System Overview

Infrastructure
Hardware
Number of nodes	148
Cores per node	64
Hyperthreads per core	4
Core nominal frequency	1.3 GHz
Memory (DDR4) per node	96 GB (Bandwidth 80.8 GB/s)
High Bandwidth Memory per node	16 GB (Bandwidth 460 GB/s)
Bandwidth to interconnect per node	25 GB/s (2 Links)
Number of Omnipath switches (100SWE48)	10 + 4 (je 48 Ports)
Bisection bandwidth of interconnect	1.6 TB/s
Latency of interconnect	2.3 µs
Peak performance of system	459 TFlop/s
Electric power of fully loaded system	62 kVA
Percentage of waste heat to warm water	97%
Inlet temperature range for water cooling	30 … 50 °C
Temperature difference between outlet and inlet	4 … 6 °C
Software (OS and development environment)
Operating system	SLES12 SP2 Linux
MPI	Intel MPI 2017, alternatively OpenMPI
Compilers	Intel icc, icpc, ifort 2017
Performance libraries	MKL, TBB, IPP
Tools for performance and correctness analysis	Intel Cluster Tools

The performance numbers in the above table are theoretical and cannot be reached by any real-world application. For the actually observable memory bandwidth of the high bandwidth memory, the STREAM benchmark yield approximately 450 GB/s per node, and the commitment for the LINPACK performance of the complete system was 255 TFlop/s.

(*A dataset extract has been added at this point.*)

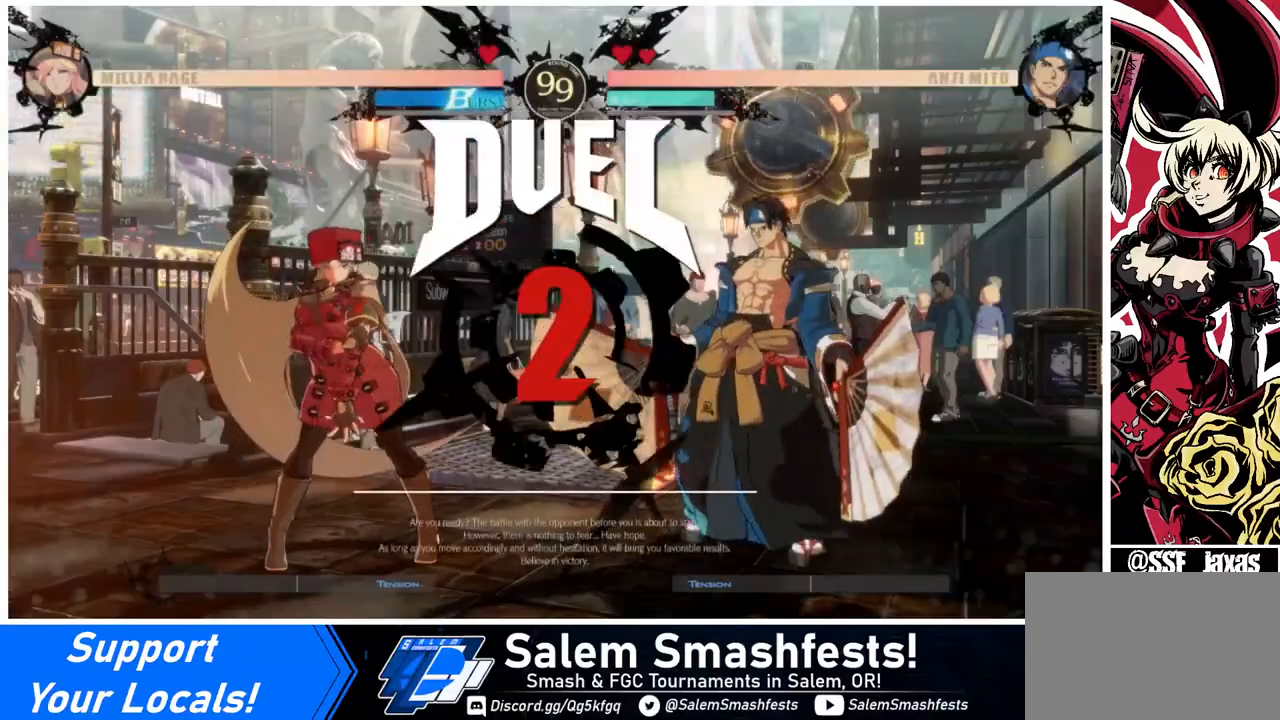
{"buttons": ["DPAD_LEFT"], "events": [[80, "DPAD_LEFT", "down"], [120, "DPAD_DOWN", "down"], [120, "R1", "down"], [120, "SQUARE", "down"], [120, "TRIANGLE", "down"], [160, "CROSS", "down"], [160, "DPAD_LEFT", "up"], [240, "R1", "up"], [280, "DPAD_DOWN", "up"], [280, "DPAD_RIGHT", "down"], [280, "SQUARE", "up"], [280, "TRIANGLE", "up"], [320, "CROSS", "up"], [360, "DPAD_RIGHT", "up"], [400, "DPAD_LEFT", "down"]]}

Many-core Architecture, the “Knights Landing” Processor

The processor generation installed in this system was the first from Intel to be stand-alone; previous generations were only available as accelerators, which greatly added to the complexity and effort required to provision, program, and use such systems. The LRZ Cluster, in contrast, could be installed with a standard Operating System, and used with the same programming models familiar to users of Xeon-based clusters. The high speed interconnect between the compute nodes was realized by an on-chip interface and a mainboard-integrated Dual-port adapter, with advantage for latency-bound parallel applications, in comparison to PCI-card interconnects.

A further feature of the architecture was the closely-integrated MCDRAM, also known as “High-Bandwidth Memory” (HBM). The bandwidth of this memory area was an order of magnitude higher than that of conventional memory technology at the time. It could either be configured as cache memory, directly-addressable memory, or a 50/50 hybrid of the two types. The vector units had also been expanded – each core contained two AVX-512 VPUs and could therefore, when multiplication and addition operations are combined, perform 32 double-precision floating-point operations per cycle. Each pair of cores were tightly coupled and shared a 1MB L2 cache to form a “tile”, and 32 tiles shared a 2-dimensional interconnect with a bisection bandwidth of over 700GB/s over which cache coherence and traffic flow in various user-configurable modes. However, a reboot of the affect nodes was required to change configurations, limiting pratical use.

Because of the low core frequency as well as the small per-core memory of its nodes, the system was not suited for serial throughput load, even though the instruction set permit execution of legacy binaries. For best performance, a significant optimization effort for existing parallel applications had to be undertaken. To make efficient use of the memory and exploit all levels of parallelism in the architecture, typically a hybrid approach (e.g. using both MPI and OpenMP) was considered a best practice. Restructuring of data layouts was often required in order to achieve cache locality, a prerequisite for effectively using the broader vector units. For codes that require use of the distributed memory paradigm with small message sizes, the integration of the Omnipath network interface on the chip set of the computational node could bring a significant performance advantage over a PCI-attached network card.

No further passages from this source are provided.